----- DATA EXTRACT -----

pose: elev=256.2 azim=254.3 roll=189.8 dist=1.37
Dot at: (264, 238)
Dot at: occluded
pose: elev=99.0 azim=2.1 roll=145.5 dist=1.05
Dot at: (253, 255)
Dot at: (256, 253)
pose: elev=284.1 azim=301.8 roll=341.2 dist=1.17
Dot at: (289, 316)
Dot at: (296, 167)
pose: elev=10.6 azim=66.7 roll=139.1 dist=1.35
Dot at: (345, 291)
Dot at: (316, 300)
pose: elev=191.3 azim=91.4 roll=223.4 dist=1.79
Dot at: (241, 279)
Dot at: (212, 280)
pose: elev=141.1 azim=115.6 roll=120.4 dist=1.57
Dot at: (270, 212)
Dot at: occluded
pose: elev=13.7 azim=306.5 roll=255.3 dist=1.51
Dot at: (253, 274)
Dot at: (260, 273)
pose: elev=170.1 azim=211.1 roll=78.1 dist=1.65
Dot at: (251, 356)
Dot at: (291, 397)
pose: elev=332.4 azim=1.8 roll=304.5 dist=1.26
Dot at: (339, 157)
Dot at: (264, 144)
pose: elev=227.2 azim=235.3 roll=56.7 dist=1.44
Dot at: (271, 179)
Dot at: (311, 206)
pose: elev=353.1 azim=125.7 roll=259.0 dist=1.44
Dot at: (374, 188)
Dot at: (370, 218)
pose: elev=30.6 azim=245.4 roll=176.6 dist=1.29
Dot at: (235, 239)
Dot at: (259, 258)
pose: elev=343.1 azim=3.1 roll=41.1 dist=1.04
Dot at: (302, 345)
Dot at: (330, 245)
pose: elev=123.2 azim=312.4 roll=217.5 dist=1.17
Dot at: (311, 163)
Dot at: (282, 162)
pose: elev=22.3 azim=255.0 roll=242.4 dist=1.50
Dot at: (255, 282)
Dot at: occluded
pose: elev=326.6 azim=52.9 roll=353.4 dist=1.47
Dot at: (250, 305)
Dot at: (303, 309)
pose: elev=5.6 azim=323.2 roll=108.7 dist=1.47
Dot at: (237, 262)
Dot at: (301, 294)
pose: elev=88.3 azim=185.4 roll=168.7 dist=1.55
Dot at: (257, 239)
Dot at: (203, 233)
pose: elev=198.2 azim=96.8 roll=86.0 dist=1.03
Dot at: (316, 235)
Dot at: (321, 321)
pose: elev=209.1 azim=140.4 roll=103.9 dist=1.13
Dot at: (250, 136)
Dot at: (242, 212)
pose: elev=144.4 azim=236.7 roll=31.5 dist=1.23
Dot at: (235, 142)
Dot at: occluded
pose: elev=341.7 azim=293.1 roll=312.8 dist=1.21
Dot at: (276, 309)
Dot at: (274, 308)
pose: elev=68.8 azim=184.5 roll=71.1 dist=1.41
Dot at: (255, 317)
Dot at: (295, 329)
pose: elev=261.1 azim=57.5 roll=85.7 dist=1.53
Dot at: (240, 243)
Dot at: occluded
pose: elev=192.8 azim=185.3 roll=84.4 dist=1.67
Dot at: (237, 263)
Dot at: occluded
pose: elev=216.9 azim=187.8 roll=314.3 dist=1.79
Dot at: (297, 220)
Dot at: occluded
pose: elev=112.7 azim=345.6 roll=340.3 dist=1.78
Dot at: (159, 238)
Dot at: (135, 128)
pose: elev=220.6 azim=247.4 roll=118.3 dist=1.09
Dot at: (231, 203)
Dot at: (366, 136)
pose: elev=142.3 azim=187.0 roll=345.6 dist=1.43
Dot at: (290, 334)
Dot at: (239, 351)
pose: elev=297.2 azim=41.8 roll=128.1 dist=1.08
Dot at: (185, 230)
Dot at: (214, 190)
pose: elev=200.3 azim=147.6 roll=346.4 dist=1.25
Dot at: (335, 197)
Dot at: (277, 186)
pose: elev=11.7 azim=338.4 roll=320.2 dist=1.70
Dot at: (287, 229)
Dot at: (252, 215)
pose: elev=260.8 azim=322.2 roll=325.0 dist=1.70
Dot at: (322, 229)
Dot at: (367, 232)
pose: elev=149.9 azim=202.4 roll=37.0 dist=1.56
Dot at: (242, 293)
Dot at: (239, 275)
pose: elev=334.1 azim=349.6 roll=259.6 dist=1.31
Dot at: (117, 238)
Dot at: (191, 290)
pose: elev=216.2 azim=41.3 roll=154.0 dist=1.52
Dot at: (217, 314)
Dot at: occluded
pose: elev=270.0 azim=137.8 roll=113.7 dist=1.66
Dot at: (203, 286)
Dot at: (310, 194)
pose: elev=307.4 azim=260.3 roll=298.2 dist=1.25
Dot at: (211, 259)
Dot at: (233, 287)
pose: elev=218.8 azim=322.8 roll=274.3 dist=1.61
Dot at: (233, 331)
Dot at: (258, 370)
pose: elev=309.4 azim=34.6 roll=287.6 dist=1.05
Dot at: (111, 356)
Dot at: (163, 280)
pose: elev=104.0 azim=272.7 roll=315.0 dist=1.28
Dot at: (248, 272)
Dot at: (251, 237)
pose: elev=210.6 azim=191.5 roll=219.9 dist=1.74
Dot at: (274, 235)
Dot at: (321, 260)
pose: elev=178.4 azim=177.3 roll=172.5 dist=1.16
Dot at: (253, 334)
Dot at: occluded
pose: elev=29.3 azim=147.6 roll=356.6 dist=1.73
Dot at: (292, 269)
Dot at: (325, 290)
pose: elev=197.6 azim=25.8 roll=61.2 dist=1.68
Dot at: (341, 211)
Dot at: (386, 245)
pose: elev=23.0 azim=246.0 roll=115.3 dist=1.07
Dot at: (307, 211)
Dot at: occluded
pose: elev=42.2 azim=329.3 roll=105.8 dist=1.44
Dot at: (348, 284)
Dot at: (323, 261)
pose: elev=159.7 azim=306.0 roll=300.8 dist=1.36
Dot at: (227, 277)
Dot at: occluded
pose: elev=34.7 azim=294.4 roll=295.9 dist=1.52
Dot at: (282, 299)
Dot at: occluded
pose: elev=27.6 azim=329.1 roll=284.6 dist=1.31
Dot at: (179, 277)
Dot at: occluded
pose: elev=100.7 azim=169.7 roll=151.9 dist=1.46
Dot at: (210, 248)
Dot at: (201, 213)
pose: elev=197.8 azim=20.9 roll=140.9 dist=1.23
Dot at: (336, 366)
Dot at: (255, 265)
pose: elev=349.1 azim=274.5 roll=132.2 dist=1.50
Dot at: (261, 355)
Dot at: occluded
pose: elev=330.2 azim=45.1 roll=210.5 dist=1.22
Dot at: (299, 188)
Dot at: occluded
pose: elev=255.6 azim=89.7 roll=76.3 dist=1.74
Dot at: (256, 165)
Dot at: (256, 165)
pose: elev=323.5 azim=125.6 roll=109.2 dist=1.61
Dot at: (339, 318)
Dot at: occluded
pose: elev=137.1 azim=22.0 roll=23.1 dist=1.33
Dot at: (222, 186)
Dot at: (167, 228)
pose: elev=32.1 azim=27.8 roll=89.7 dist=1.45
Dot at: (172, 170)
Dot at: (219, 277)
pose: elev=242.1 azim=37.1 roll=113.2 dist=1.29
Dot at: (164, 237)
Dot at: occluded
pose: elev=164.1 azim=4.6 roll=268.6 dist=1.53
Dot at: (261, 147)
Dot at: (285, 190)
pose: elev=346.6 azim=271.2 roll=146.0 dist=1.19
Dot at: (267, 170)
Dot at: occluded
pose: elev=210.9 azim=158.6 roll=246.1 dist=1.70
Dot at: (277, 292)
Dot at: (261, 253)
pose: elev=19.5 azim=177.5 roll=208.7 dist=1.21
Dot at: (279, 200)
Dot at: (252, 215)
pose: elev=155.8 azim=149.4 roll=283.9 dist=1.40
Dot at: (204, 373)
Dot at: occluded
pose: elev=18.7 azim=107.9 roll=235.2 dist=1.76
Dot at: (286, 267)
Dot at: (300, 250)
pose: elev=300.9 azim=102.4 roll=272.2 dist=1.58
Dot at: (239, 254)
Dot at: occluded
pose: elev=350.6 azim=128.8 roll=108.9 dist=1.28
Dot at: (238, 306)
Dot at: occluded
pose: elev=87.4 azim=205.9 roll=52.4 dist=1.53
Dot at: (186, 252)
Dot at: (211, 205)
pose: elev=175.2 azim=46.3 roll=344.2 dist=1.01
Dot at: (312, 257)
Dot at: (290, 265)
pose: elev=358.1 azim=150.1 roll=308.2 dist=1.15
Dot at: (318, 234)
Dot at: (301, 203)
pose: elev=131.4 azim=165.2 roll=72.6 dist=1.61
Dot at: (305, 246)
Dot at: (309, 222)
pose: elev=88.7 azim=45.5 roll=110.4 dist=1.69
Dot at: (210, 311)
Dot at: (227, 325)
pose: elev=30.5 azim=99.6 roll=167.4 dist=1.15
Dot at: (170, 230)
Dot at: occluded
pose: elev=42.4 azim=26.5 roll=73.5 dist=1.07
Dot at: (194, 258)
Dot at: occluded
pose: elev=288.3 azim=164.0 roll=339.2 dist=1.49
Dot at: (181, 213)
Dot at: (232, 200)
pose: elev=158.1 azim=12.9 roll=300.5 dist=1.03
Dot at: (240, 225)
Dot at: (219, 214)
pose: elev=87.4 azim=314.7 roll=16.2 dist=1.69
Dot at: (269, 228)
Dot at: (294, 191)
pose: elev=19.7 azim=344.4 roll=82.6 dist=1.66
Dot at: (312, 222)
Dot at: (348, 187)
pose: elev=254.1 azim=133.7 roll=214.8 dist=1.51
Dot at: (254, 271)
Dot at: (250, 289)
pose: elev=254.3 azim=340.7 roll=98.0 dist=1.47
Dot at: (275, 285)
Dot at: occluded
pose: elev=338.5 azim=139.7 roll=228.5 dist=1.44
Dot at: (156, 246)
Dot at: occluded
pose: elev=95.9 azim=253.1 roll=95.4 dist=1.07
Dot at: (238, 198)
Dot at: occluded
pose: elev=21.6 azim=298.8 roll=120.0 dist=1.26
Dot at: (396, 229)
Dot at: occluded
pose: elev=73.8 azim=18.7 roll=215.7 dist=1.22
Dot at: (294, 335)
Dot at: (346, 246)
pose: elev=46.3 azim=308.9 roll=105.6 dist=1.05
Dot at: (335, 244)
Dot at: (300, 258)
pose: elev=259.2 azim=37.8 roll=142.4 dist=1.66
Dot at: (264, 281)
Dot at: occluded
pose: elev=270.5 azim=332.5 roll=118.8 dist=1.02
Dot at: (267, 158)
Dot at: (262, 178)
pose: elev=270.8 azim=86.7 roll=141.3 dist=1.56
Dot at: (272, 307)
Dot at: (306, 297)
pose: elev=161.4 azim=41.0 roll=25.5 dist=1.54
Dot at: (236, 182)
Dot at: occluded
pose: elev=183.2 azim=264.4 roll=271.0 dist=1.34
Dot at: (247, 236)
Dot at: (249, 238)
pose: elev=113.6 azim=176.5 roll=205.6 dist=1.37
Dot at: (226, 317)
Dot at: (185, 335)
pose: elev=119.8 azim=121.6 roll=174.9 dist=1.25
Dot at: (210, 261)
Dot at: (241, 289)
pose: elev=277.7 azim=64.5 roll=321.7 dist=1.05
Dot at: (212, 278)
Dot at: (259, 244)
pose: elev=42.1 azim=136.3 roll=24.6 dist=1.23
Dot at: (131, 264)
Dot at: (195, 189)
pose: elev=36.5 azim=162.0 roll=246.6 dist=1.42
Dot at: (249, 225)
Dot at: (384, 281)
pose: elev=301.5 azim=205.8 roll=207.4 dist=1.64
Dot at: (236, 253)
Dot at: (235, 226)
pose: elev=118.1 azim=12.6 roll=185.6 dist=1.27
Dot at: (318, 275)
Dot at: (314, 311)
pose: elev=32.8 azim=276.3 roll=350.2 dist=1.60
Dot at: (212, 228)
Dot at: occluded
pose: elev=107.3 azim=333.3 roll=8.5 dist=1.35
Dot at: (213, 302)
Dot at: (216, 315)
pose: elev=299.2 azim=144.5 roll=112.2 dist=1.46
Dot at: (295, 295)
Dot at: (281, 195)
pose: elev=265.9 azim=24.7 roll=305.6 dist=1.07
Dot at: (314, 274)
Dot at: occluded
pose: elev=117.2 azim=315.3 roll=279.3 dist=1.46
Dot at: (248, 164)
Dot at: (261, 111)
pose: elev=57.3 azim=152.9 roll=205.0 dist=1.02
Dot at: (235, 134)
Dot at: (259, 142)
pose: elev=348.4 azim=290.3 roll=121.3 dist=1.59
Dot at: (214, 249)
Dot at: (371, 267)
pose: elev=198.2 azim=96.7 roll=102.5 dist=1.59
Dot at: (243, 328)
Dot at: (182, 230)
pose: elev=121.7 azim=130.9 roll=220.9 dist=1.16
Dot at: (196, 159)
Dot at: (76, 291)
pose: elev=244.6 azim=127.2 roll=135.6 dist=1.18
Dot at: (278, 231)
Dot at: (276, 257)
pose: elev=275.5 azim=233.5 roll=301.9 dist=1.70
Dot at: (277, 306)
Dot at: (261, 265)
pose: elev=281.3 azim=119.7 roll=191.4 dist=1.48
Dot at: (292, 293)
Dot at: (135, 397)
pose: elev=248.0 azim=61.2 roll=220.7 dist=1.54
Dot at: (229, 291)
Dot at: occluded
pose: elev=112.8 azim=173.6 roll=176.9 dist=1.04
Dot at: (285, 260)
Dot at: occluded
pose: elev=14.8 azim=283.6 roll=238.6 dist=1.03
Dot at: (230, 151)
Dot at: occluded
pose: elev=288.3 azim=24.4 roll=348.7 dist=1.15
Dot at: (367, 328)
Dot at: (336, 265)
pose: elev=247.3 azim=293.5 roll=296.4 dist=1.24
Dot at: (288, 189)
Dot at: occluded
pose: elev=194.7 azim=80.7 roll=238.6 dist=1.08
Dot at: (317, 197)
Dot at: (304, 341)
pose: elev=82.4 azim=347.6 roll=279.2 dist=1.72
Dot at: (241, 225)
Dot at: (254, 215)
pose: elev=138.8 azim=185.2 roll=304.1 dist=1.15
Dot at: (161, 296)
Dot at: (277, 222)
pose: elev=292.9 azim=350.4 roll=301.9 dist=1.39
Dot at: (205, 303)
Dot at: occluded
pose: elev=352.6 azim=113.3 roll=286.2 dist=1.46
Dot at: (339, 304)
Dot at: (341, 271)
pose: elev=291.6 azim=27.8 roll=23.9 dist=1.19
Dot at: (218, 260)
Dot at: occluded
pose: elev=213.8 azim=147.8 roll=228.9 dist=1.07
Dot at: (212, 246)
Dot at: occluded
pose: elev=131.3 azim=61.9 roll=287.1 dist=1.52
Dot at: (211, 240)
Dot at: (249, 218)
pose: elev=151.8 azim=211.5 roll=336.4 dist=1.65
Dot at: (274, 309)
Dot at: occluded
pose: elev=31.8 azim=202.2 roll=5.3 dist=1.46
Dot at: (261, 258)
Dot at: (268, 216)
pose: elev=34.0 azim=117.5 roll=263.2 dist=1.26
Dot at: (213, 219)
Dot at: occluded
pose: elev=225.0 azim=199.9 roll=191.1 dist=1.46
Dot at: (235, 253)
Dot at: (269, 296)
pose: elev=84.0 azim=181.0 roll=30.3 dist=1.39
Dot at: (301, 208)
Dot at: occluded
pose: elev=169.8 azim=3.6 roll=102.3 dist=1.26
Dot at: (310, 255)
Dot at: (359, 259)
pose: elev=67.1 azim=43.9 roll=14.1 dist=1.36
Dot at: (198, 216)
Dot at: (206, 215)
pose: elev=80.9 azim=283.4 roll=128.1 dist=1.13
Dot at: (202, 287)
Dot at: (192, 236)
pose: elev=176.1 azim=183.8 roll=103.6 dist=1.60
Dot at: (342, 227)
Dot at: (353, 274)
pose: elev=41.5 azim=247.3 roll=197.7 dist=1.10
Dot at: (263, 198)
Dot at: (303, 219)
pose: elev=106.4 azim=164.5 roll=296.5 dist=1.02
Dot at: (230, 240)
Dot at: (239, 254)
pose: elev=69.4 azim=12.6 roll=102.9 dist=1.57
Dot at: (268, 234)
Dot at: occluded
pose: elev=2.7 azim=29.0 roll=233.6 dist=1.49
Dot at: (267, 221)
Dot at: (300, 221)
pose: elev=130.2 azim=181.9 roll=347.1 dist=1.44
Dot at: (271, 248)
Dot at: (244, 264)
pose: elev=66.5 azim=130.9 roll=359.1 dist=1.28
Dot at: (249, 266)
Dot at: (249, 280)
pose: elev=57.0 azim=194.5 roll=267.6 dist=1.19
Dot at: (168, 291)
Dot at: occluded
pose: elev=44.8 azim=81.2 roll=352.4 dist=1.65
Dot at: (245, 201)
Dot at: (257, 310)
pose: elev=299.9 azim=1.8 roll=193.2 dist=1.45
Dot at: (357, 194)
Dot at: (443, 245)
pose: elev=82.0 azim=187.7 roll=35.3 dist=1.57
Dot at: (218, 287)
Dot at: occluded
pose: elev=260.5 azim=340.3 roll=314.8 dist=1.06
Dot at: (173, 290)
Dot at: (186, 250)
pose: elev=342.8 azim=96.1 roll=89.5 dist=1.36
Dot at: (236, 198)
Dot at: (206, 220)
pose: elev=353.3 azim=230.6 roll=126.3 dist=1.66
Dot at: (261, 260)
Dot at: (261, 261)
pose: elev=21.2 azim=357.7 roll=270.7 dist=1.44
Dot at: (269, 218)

-----

WHAT IS EXPECTED:
Render everything in the data above from the line containing "pose: elev=255.6 azim=89.7" down to the line containing "Dot at: (301, 203)" as a Markdown table with the columns Row and Text. Number each line in Row and leave out blank lines.

THE COMPLETED TASK:
| Row | Text |
|---|---|
| 1 | pose: elev=255.6 azim=89.7 roll=76.3 dist=1.74 |
| 2 | Dot at: (256, 165) |
| 3 | Dot at: (256, 165) |
| 4 | pose: elev=323.5 azim=125.6 roll=109.2 dist=1.61 |
| 5 | Dot at: (339, 318) |
| 6 | Dot at: occluded |
| 7 | pose: elev=137.1 azim=22.0 roll=23.1 dist=1.33 |
| 8 | Dot at: (222, 186) |
| 9 | Dot at: (167, 228) |
| 10 | pose: elev=32.1 azim=27.8 roll=89.7 dist=1.45 |
| 11 | Dot at: (172, 170) |
| 12 | Dot at: (219, 277) |
| 13 | pose: elev=242.1 azim=37.1 roll=113.2 dist=1.29 |
| 14 | Dot at: (164, 237) |
| 15 | Dot at: occluded |
| 16 | pose: elev=164.1 azim=4.6 roll=268.6 dist=1.53 |
| 17 | Dot at: (261, 147) |
| 18 | Dot at: (285, 190) |
| 19 | pose: elev=346.6 azim=271.2 roll=146.0 dist=1.19 |
| 20 | Dot at: (267, 170) |
| 21 | Dot at: occluded |
| 22 | pose: elev=210.9 azim=158.6 roll=246.1 dist=1.70 |
| 23 | Dot at: (277, 292) |
| 24 | Dot at: (261, 253) |
| 25 | pose: elev=19.5 azim=177.5 roll=208.7 dist=1.21 |
| 26 | Dot at: (279, 200) |
| 27 | Dot at: (252, 215) |
| 28 | pose: elev=155.8 azim=149.4 roll=283.9 dist=1.40 |
| 29 | Dot at: (204, 373) |
| 30 | Dot at: occluded |
| 31 | pose: elev=18.7 azim=107.9 roll=235.2 dist=1.76 |
| 32 | Dot at: (286, 267) |
| 33 | Dot at: (300, 250) |
| 34 | pose: elev=300.9 azim=102.4 roll=272.2 dist=1.58 |
| 35 | Dot at: (239, 254) |
| 36 | Dot at: occluded |
| 37 | pose: elev=350.6 azim=128.8 roll=108.9 dist=1.28 |
| 38 | Dot at: (238, 306) |
| 39 | Dot at: occluded |
| 40 | pose: elev=87.4 azim=205.9 roll=52.4 dist=1.53 |
| 41 | Dot at: (186, 252) |
| 42 | Dot at: (211, 205) |
| 43 | pose: elev=175.2 azim=46.3 roll=344.2 dist=1.01 |
| 44 | Dot at: (312, 257) |
| 45 | Dot at: (290, 265) |
| 46 | pose: elev=358.1 azim=150.1 roll=308.2 dist=1.15 |
| 47 | Dot at: (318, 234) |
| 48 | Dot at: (301, 203) |